You can’t kill Shamshera – he will rise from the dead and fly through the alley-ways and hills like Spider-man. A lot of gold has been agreed upon as ransom to free his people, and that is enough for the hero to embark on awesome adventures, where he scrawls his name in red in the Devanagari script wherever he’s laid siege, while his people await their saviour.    

The first one hour is the worst – as though a ten-year-old scribbled an action fantasy. The story strokes are so broad you could fit India, Britain, Pakistan and Bangladesh within those lines (not that the film’s ersatz geography will give you any idea where you are). Looking for the action sequences to have originality or flair ? Dream on. Except for a smart hiding place in a marriage scene, most other scenes are such routine attack and escapade, cat-‘n’-mouse sequences that ‘Tom & Jerry’ seems far superior.

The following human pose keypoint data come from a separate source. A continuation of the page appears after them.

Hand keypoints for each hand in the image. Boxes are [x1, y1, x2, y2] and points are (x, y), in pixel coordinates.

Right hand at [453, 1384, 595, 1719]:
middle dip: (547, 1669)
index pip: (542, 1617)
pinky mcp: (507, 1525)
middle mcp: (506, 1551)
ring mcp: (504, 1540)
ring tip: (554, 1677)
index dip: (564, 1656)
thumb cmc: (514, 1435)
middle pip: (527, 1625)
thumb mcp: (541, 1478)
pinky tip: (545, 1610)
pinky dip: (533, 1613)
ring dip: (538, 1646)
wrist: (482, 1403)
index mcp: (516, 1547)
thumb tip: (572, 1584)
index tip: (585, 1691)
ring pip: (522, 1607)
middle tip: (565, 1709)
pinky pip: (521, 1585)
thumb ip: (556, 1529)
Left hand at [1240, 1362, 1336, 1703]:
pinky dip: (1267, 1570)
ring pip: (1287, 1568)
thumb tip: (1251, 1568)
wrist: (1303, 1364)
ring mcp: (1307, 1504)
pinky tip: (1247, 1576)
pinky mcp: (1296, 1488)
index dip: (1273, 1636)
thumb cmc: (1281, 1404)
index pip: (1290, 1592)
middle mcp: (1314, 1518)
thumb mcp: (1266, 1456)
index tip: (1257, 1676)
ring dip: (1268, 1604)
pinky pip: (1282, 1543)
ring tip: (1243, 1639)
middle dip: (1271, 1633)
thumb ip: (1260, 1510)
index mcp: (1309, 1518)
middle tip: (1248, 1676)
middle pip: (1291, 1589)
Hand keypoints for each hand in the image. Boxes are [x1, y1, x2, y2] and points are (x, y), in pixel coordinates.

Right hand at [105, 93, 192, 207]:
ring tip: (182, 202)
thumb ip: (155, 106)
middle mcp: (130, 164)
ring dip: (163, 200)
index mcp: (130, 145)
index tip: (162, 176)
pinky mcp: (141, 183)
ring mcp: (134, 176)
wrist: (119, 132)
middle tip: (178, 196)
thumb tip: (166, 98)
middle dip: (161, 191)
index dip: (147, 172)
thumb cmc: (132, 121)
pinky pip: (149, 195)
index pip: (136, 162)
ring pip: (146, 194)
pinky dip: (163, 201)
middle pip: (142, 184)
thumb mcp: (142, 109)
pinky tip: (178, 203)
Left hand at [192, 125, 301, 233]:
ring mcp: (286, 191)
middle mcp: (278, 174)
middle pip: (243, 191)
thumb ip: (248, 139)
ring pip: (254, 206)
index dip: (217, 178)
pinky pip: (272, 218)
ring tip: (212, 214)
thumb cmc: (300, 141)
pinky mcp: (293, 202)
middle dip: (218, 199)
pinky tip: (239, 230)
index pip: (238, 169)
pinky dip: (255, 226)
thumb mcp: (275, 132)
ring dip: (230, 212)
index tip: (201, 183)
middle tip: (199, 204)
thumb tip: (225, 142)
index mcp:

Ranbir’s romance with Vaani Kapoor is cookie-cutter drivel, with the only person enjoying here being the hero himself who gets to hug a nearly nude heroine in a pool. You love over-melodramatic crying and rending and fake emotions where the actual script leaves you stone-cold? You’ve come to the right place. 

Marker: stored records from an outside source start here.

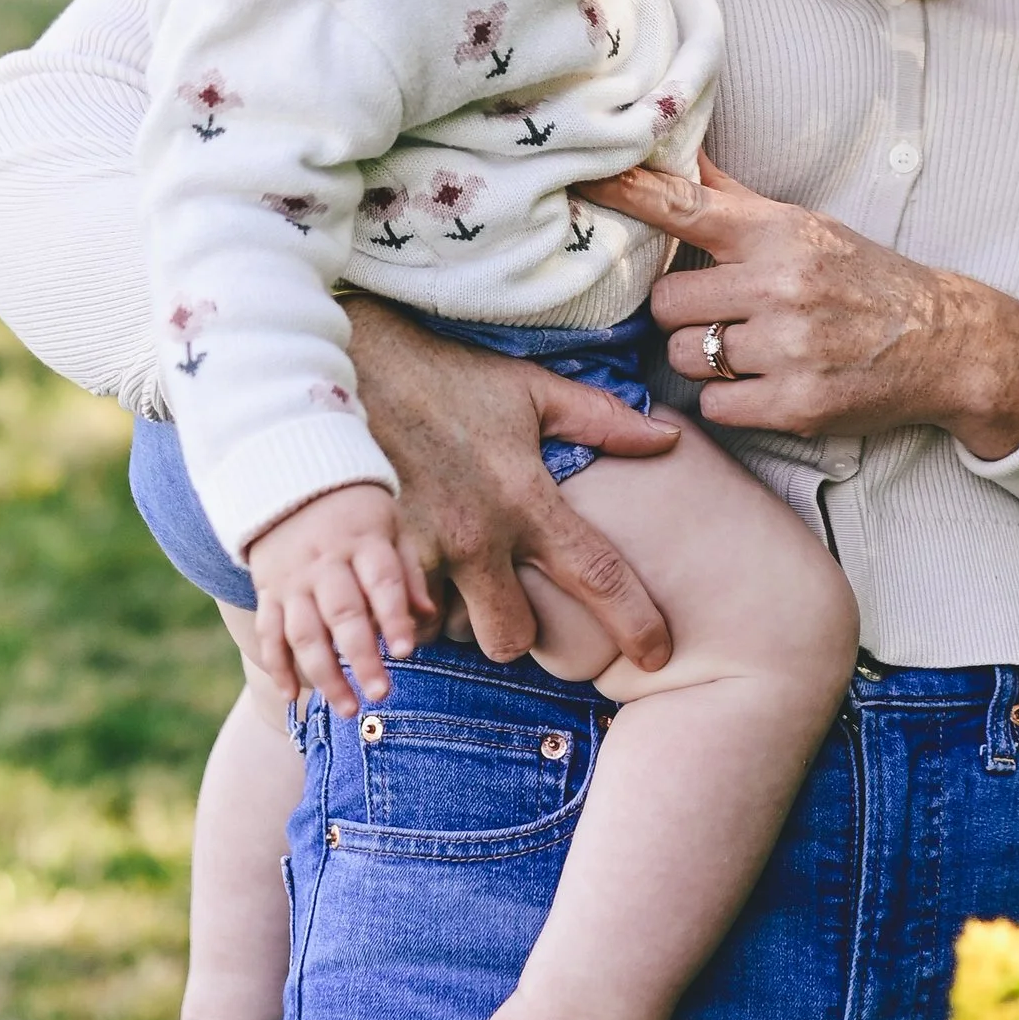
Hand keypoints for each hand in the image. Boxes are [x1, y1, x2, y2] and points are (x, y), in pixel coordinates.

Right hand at [245, 481, 434, 713]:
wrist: (291, 485)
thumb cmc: (356, 515)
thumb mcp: (389, 527)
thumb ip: (408, 572)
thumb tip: (427, 616)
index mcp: (362, 541)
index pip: (380, 582)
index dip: (393, 617)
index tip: (406, 652)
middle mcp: (324, 563)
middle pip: (342, 615)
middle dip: (361, 659)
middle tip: (381, 694)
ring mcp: (292, 580)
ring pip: (303, 634)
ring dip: (324, 676)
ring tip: (347, 710)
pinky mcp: (267, 593)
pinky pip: (268, 634)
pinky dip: (276, 668)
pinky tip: (292, 697)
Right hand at [343, 295, 680, 671]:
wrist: (350, 363)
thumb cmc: (448, 378)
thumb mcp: (530, 390)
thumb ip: (601, 420)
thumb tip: (667, 438)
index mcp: (524, 497)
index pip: (596, 574)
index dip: (634, 624)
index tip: (657, 656)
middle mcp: (474, 537)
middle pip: (513, 638)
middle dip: (519, 633)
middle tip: (513, 597)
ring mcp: (418, 554)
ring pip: (449, 635)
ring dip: (457, 618)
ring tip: (455, 578)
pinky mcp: (371, 559)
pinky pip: (397, 618)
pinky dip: (408, 608)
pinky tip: (411, 577)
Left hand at [576, 157, 1018, 461]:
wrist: (942, 341)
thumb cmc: (861, 278)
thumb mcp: (804, 227)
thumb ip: (732, 199)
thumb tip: (675, 145)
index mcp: (779, 233)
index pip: (686, 207)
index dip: (630, 194)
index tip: (586, 178)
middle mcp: (782, 285)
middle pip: (667, 302)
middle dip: (683, 313)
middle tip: (718, 312)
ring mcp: (789, 347)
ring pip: (684, 356)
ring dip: (702, 357)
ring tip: (747, 347)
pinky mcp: (797, 404)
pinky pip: (715, 404)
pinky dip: (730, 398)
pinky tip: (765, 382)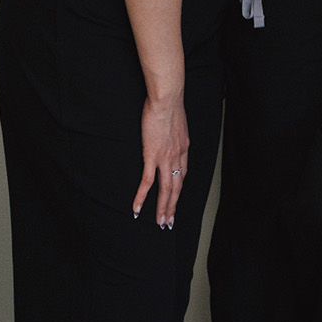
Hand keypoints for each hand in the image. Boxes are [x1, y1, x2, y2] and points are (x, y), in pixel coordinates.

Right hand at [134, 94, 189, 228]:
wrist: (167, 99)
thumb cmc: (169, 105)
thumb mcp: (177, 122)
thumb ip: (174, 134)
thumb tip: (170, 136)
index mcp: (184, 148)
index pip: (182, 175)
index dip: (178, 190)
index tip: (175, 202)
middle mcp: (178, 156)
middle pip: (176, 187)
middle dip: (173, 206)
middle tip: (169, 222)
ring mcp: (165, 158)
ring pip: (166, 189)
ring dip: (163, 208)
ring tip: (160, 222)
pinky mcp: (152, 156)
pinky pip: (147, 181)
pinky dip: (142, 197)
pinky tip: (137, 209)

Ranbir Kapoor continues his superstar knack (Bombay Velvet, Sanju) of periodically selecting big budget pictures that mock taste and shock expectations. Sanjay Dutt pulls role No.100 as another scruffy, rasping, nefarious creep. The songs are forgettable while the cinematography, as is director Karan Malhotra’s yen, is good with two sequences standing out – a shot zooming up a giant tree, and another in a train attack sequence. What Malhotra is yet to show is the ability to find a good script, to display more directorial focus and a higher level of directorial vision rather than the same hare-brained commerce-craving wreckage. How can he when one of India’s biggest production houses Yash Raj Films merrily agrees to bankroll a sleepwalker like this?